More than a hundred years after the city was founded, our former main drag is lately just a drag — and has been for nearly half a century.

And everyone, it seems, has a Van Buren story — each as ugly as the street itself. A former colleague of mine ran out of gas there once in the '80s and, while walking to a nearby gas station, stumbled on what he thought was a drunk sleeping on the sidewalk. The drunk turned out to be a dead body. In the '50s, my Aunt Jay met Clark Gable in the parking lot of a Van Buren piano bar; Gable was, she claimed, very drunk and quite rude to her. And the guy who used to cut our lawn told me once that, when he and his sisters misbehaved when they were little, his father would drive them out to the recently renamed State Insane Asylum at 24th Street and Van Buren, park out front, and say, "If you kids don't shape up, I'm going to dump you here and let Winnie Ruth Judd take care of you." (Actually, at the time my pal's father was using this horrible scare tactic, Winnie — a Phoenix gal who'd been unfairly accused of murdering her two best friends in 1931 and sentenced to life in the loony bin — wasn't there, having recently escaped to California.)

But Van Buren once was glorious. The notorious street — home to hookers, an abandoned jailhouse, and a whole lot of sleazy motels — was originally a rural road known as Route 60 that ran between our town and the village of Tempe and was home to Phoenix's most esteemed institution, the Insane Asylum of Arizona, built in 1885. Phoenix's oldest cemetery is located on Van Buren Street, as is its first zoo. Van Buren is the birthplace of the Miranda rights, that legal litany read by every cop in the nation during any routine arrest, the one that begins, "You have the right to remain silent . . ." (In 1966, a fellow named Ernesto Miranda murdered a woman walking home along Van Buren but went free after the Supreme Court ruled that he'd been denied his constitutional rights; the resulting legal warning was named for him.)

With the advent of the automobile in the 1920s, Van Buren became a main thoroughfare jammed with swanky cocktail lounges and "motor lodges," a convenience to those traveling U.S. Highways 70, 80, and 89, all of which intersected Van Buren. In the 1950s, the block began to glitter with de rigueur neon, indicating its hip hotness and trumpeting its spectacular new in-ground pools and the state's first drive-in movie theater.

By the 1970s, though, Van Buren's calling card had gone from urbane to urban decay, thanks in part to the expansion of Interstate 10. No longer the main thoroughfare into Phoenix, Van Buren turned to seed as folks sped past its mid-century motor courts on the shiny new highway, toward Holiday Inns and mega-malls and away from what was now considered "the bad part of town." Phoenix had begun to drift northward, and Van Buren, once a thriving destination north of town, never recovered.

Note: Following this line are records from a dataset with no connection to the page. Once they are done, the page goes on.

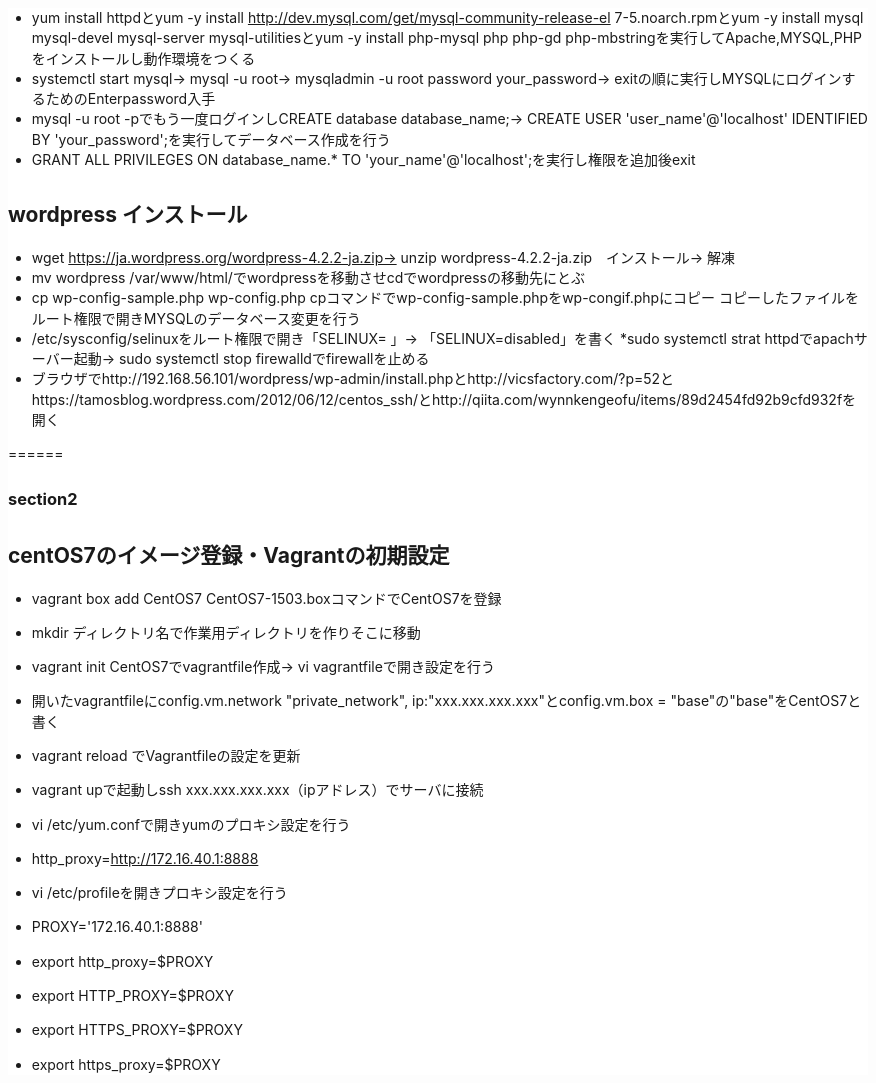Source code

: 

* yum install httpdとyum -y install http://dev.mysql.com/get/mysql-community-release-el 7-5.noarch.rpmとyum -y install mysql mysql-devel mysql-server mysql-utilitiesとyum -y install php-mysql php php-gd php-mbstringを実行してApache,MYSQL,PHPをインストールし動作環境をつくる
* systemctl start mysql→ mysql -u root→ mysqladmin -u root password your_password→ exitの順に実行しMYSQLにログインするためのEnterpassword入手
* mysql -u root -pでもう一度ログインしCREATE database database_name;→ CREATE USER 'user_name'@'localhost' IDENTIFIED BY 'your_password';を実行してデータベース作成を行う
* GRANT ALL PRIVILEGES ON database_name.* TO 'your_name'@'localhost';を実行し権限を追加後exit
## wordpress インストール



* wget https://ja.wordpress.org/wordpress-4.2.2-ja.zip→ unzip wordpress-4.2.2-ja.zip　インストール→ 解凍
* mv wordpress /var/www/html/でwordpressを移動させcdでwordpressの移動先にとぶ
* cp wp-config-sample.php wp-config.php cpコマンドでwp-config-sample.phpをwp-congif.phpにコピー コピーしたファイルをルート権限で開きMYSQLのデータベース変更を行う
* /etc/sysconfig/selinuxをルート権限で開き「SELINUX= 」→ 「SELINUX=disabled」を書く
*sudo systemctl strat httpdでapachサーバー起動→ sudo systemctl stop firewalldでfirewallを止める
* ブラウザでhttp://192.168.56.101/wordpress/wp-admin/install.phpとhttp://vicsfactory.com/?p=52とhttps://tamosblog.wordpress.com/2012/06/12/centos_ssh/とhttp://qiita.com/wynnkengeofu/items/89d2454fd92b9cfd932fを開く




======



### section2




## centOS7のイメージ登録・Vagrantの初期設定




* vagrant box add CentOS7 CentOS7-1503.boxコマンドでCentOS7を登録

* mkdir ディレクトリ名で作業用ディレクトリを作りそこに移動

* vagrant init CentOS7でvagrantfile作成→ vi vagrantfileで開き設定を行う

* 開いたvagrantfileにconfig.vm.network "private_network", ip:"xxx.xxx.xxx.xxx"とconfig.vm.box = "base"の"base"をCentOS7と書く

* vagrant reload でVagrantfileの設定を更新

* vagrant upで起動しssh xxx.xxx.xxx.xxx（ipアドレス）でサーバに接続

* vi /etc/yum.confで開きyumのプロキシ設定を行う

* http_proxy=http://172.16.40.1:8888

* vi /etc/profileを開きプロキシ設定を行う
* PROXY='172.16.40.1:8888'
* export http_proxy=$PROXY
* export HTTP_PROXY=$PROXY
* export HTTPS_PROXY=$PROXY
* export https_proxy=$PROXY
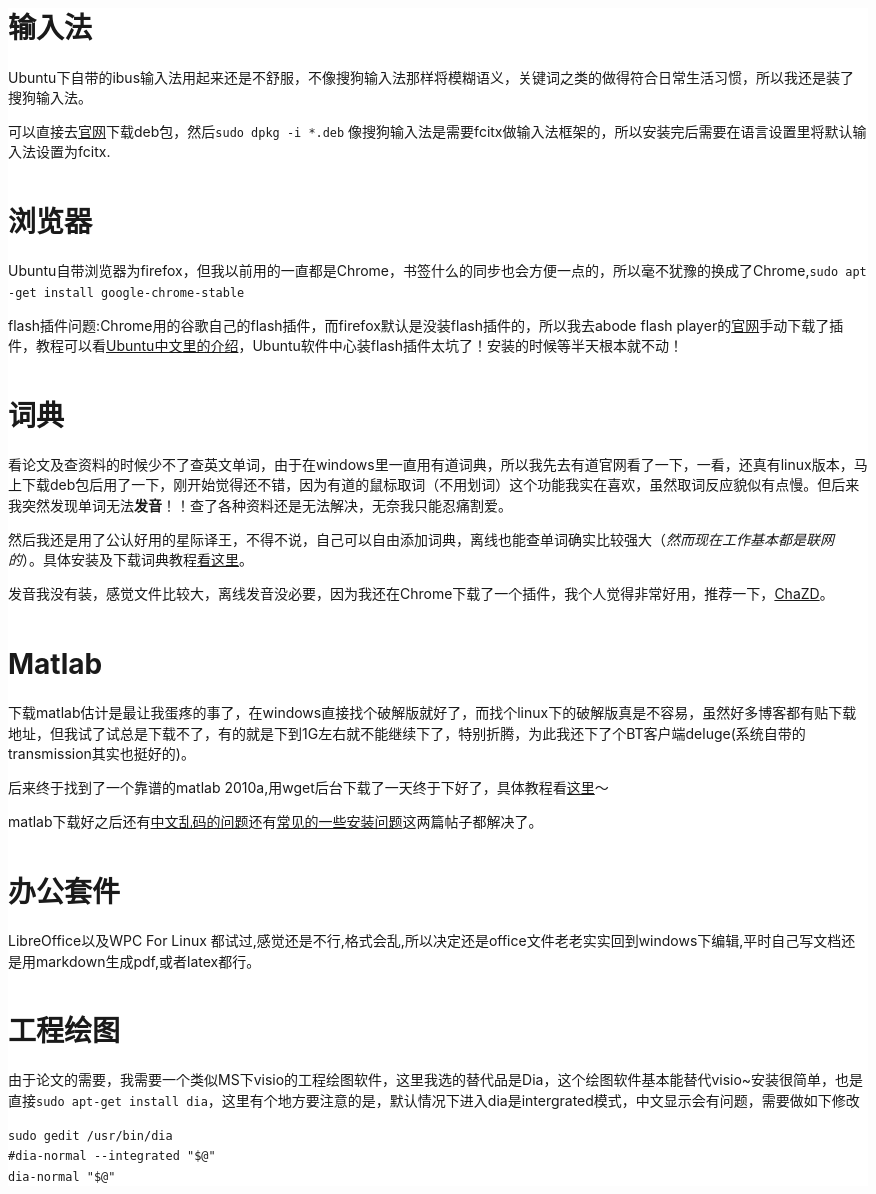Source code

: # 输入法

Ubuntu下自带的ibus输入法用起来还是不舒服，不像搜狗输入法那样将模糊语义，关键词之类的做得符合日常生活习惯，所以我还是装了搜狗输入法。

可以直接去[官网](http://pinyin.sogou.com/linux/)下载deb包，然后`sudo dpkg -i *.deb` 像搜狗输入法是需要fcitx做输入法框架的，所以安装完后需要在语言设置里将默认输入法设置为fcitx.


# 浏览器

Ubuntu自带浏览器为firefox，但我以前用的一直都是Chrome，书签什么的同步也会方便一点的，所以毫不犹豫的换成了Chrome,`sudo apt-get install google-chrome-stable`

flash插件问题:Chrome用的谷歌自己的flash插件，而firefox默认是没装flash插件的，所以我去abode flash player的[官网](https://get.adobe.com/cn/flashplayer/)手动下载了插件，教程可以看[Ubuntu中文里的介绍](http://wiki.ubuntu.org.cn/Flash)，Ubuntu软件中心装flash插件太坑了！安装的时候等半天根本就不动！


# 词典
看论文及查资料的时候少不了查英文单词，由于在windows里一直用有道词典，所以我先去有道官网看了一下，一看，还真有linux版本，马上下载deb包后用了一下，刚开始觉得还不错，因为有道的鼠标取词（不用划词）这个功能我实在喜欢，虽然取词反应貌似有点慢。但后来我突然发现单词无法**发音**！！查了各种资料还是无法解决，无奈我只能忍痛割爱。

然后我还是用了公认好用的星际译王，不得不说，自己可以自由添加词典，离线也能查单词确实比较强大（*然而现在工作基本都是联网的*）。具体安装及下载词典教程[看这里](http://wiki.ubuntu.org.cn/index.php?title=Stardict&variant=zh-cn)。 

发音我没有装，感觉文件比较大，离线发音没必要，因为我还在Chrome下载了一个插件，我个人觉得非常好用，推荐一下，[ChaZD](https://chrome.google.com/webstore/detail/chazd/nkiipedegbhbjmajlhpegcpcaacbfggp?hl=zh-CN)。

# Matlab
下载matlab估计是最让我蛋疼的事了，在windows直接找个破解版就好了，而找个linux下的破解版真是不容易，虽然好多博客都有贴下载地址，但我试了试总是下载不了，有的就是下到1G左右就不能继续下了，特别折腾，为此我还下了个BT客户端deluge(系统自带的transmission其实也挺好的)。

后来终于找到了一个靠谱的matlab 2010a,用wget后台下载了一天终于下好了，具体教程看[这里](ftp://wcmc.csu.edu.cn/software/%E7%A8%8B%E5%BA%8F%E8%BD%AF%E4%BB%B6/matlab/install%20matlab%20in%20linux.pdf)～

matlab下载好之后还有[中文乱码的问题](http://forum.ubuntu.org.cn/viewtopic.php?t=373776)还有[常见的一些安装问题](https://forum.ubuntu.org.cn/viewtopic.php?f=122&t=443586)这两篇帖子都解决了。


# 办公套件
LibreOffice以及WPC For Linux 都试过,感觉还是不行,格式会乱,所以决定还是office文件老老实实回到windows下编辑,平时自己写文档还是用markdown生成pdf,或者latex都行。

# 工程绘图

由于论文的需要，我需要一个类似MS下visio的工程绘图软件，这里我选的替代品是Dia，这个绘图软件基本能替代visio~安装很简单，也是直接`sudo apt-get install dia`，这里有个地方要注意的是，默认情况下进入dia是intergrated模式，中文显示会有问题，需要做如下修改

    sudo gedit /usr/bin/dia
    #dia-normal --integrated "$@"
    dia-normal "$@"
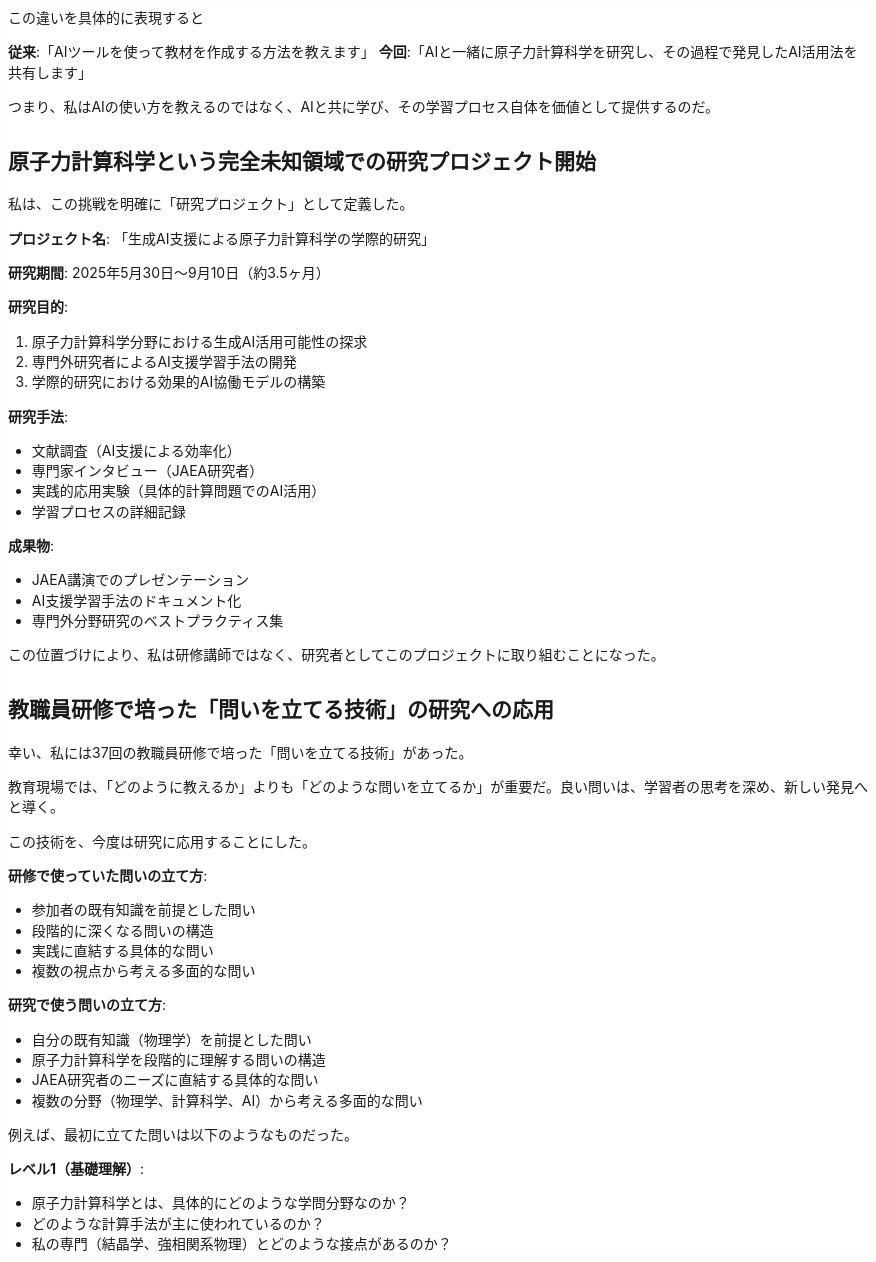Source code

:この違いを具体的に表現すると

**従来**:「AIツールを使って教材を作成する方法を教えます」
**今回**:「AIと一緒に原子力計算科学を研究し、その過程で発見したAI活用法を共有します」

つまり、私はAIの使い方を教えるのではなく、AIと共に学び、その学習プロセス自体を価値として提供するのだ。

## 原子力計算科学という完全未知領域での研究プロジェクト開始

私は、この挑戦を明確に「研究プロジェクト」として定義した。

**プロジェクト名**: 「生成AI支援による原子力計算科学の学際的研究」

**研究期間**: 2025年5月30日〜9月10日（約3.5ヶ月）

**研究目的**:
1. 原子力計算科学分野における生成AI活用可能性の探求
2. 専門外研究者によるAI支援学習手法の開発
3. 学際的研究における効果的AI協働モデルの構築

**研究手法**:
- 文献調査（AI支援による効率化）
- 専門家インタビュー（JAEA研究者）
- 実践的応用実験（具体的計算問題でのAI活用）
- 学習プロセスの詳細記録

**成果物**:
- JAEA講演でのプレゼンテーション
- AI支援学習手法のドキュメント化
- 専門外分野研究のベストプラクティス集

この位置づけにより、私は研修講師ではなく、研究者としてこのプロジェクトに取り組むことになった。

## 教職員研修で培った「問いを立てる技術」の研究への応用

幸い、私には37回の教職員研修で培った「問いを立てる技術」があった。

教育現場では、「どのように教えるか」よりも「どのような問いを立てるか」が重要だ。良い問いは、学習者の思考を深め、新しい発見へと導く。

この技術を、今度は研究に応用することにした。

**研修で使っていた問いの立て方**:
- 参加者の既有知識を前提とした問い
- 段階的に深くなる問いの構造
- 実践に直結する具体的な問い
- 複数の視点から考える多面的な問い

**研究で使う問いの立て方**:
- 自分の既有知識（物理学）を前提とした問い
- 原子力計算科学を段階的に理解する問いの構造
- JAEA研究者のニーズに直結する具体的な問い
- 複数の分野（物理学、計算科学、AI）から考える多面的な問い

例えば、最初に立てた問いは以下のようなものだった。

**レベル1（基礎理解）**:
- 原子力計算科学とは、具体的にどのような学問分野なのか？
- どのような計算手法が主に使われているのか？
- 私の専門（結晶学、強相関系物理）とどのような接点があるのか？
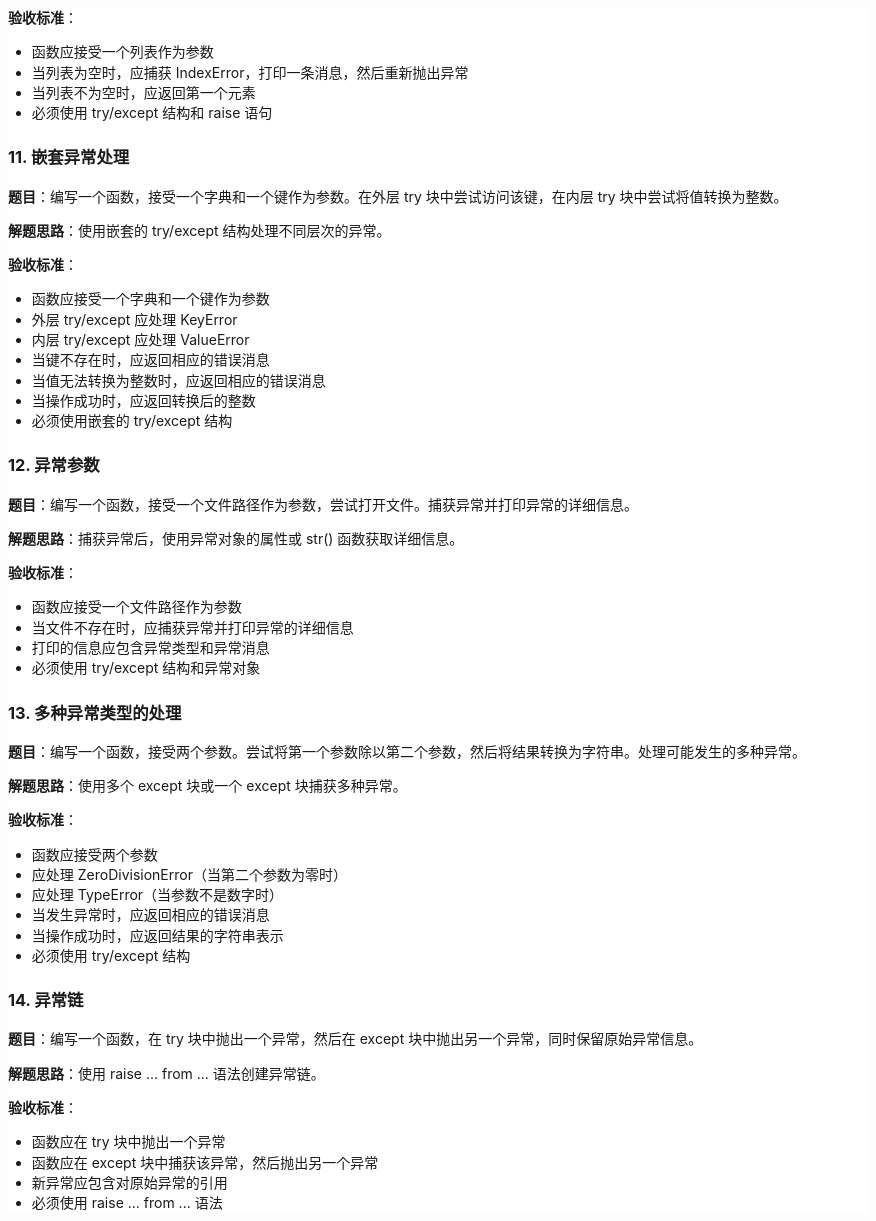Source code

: **验收标准**：
- 函数应接受一个列表作为参数
- 当列表为空时，应捕获 IndexError，打印一条消息，然后重新抛出异常
- 当列表不为空时，应返回第一个元素
- 必须使用 try/except 结构和 raise 语句

### 11. 嵌套异常处理

**题目**：编写一个函数，接受一个字典和一个键作为参数。在外层 try 块中尝试访问该键，在内层 try 块中尝试将值转换为整数。

**解题思路**：使用嵌套的 try/except 结构处理不同层次的异常。

**验收标准**：
- 函数应接受一个字典和一个键作为参数
- 外层 try/except 应处理 KeyError
- 内层 try/except 应处理 ValueError
- 当键不存在时，应返回相应的错误消息
- 当值无法转换为整数时，应返回相应的错误消息
- 当操作成功时，应返回转换后的整数
- 必须使用嵌套的 try/except 结构

### 12. 异常参数

**题目**：编写一个函数，接受一个文件路径作为参数，尝试打开文件。捕获异常并打印异常的详细信息。

**解题思路**：捕获异常后，使用异常对象的属性或 str() 函数获取详细信息。

**验收标准**：
- 函数应接受一个文件路径作为参数
- 当文件不存在时，应捕获异常并打印异常的详细信息
- 打印的信息应包含异常类型和异常消息
- 必须使用 try/except 结构和异常对象

### 13. 多种异常类型的处理

**题目**：编写一个函数，接受两个参数。尝试将第一个参数除以第二个参数，然后将结果转换为字符串。处理可能发生的多种异常。

**解题思路**：使用多个 except 块或一个 except 块捕获多种异常。

**验收标准**：
- 函数应接受两个参数
- 应处理 ZeroDivisionError（当第二个参数为零时）
- 应处理 TypeError（当参数不是数字时）
- 当发生异常时，应返回相应的错误消息
- 当操作成功时，应返回结果的字符串表示
- 必须使用 try/except 结构

### 14. 异常链

**题目**：编写一个函数，在 try 块中抛出一个异常，然后在 except 块中抛出另一个异常，同时保留原始异常信息。

**解题思路**：使用 raise ... from ... 语法创建异常链。

**验收标准**：
- 函数应在 try 块中抛出一个异常
- 函数应在 except 块中捕获该异常，然后抛出另一个异常
- 新异常应包含对原始异常的引用
- 必须使用 raise ... from ... 语法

There have been attempts to revitalize Van Buren, of course — most notably Camden Copper Square, that swanky new condominium complex just east of Seventh Street. In 2007, after a yearlong investigation into prostitution, Sheriff Joe Arpaio forced Van Buren's motels to surrender their hour-rate licenses, which probably only resulted in people being fellated in their cars rather than in what's left of Van Buren's rundown motels.

Van Buren is a mess, but it, like our sad and depraved stories about it, belongs entirely to Phoenicians. My own Van Buren story is pretty mundane. On the day my father bought me my first car — a gift for having made it through high school — I phoned my friend Brian and said, "Put your shoes on; we're going to go look at whores on Van Buren." Not because we planned to do business with hookers; Brian's passion at the time was for superhero comics, and mine belonged to Katharine Hepburn movies and guys with mustaches. But we, children of the Phoenix suburbs, were fascinated by the idea that there was a place in our town we could get to by car, an entire other world, where women in hot pants and Afros stood on street corners, their hands on their hips, glowering at passersby like extras from a rerun of Baretta.

We drove slowly east on Van Buren, ogling the booby hatch and the paint-peeling neon signs and the gaudy hookers, my new car doors safely locked against Phoenix's scary past. We were tourists in our own town.

"Wow," I remember Brian saying. "Is this really what Phoenix used to be?"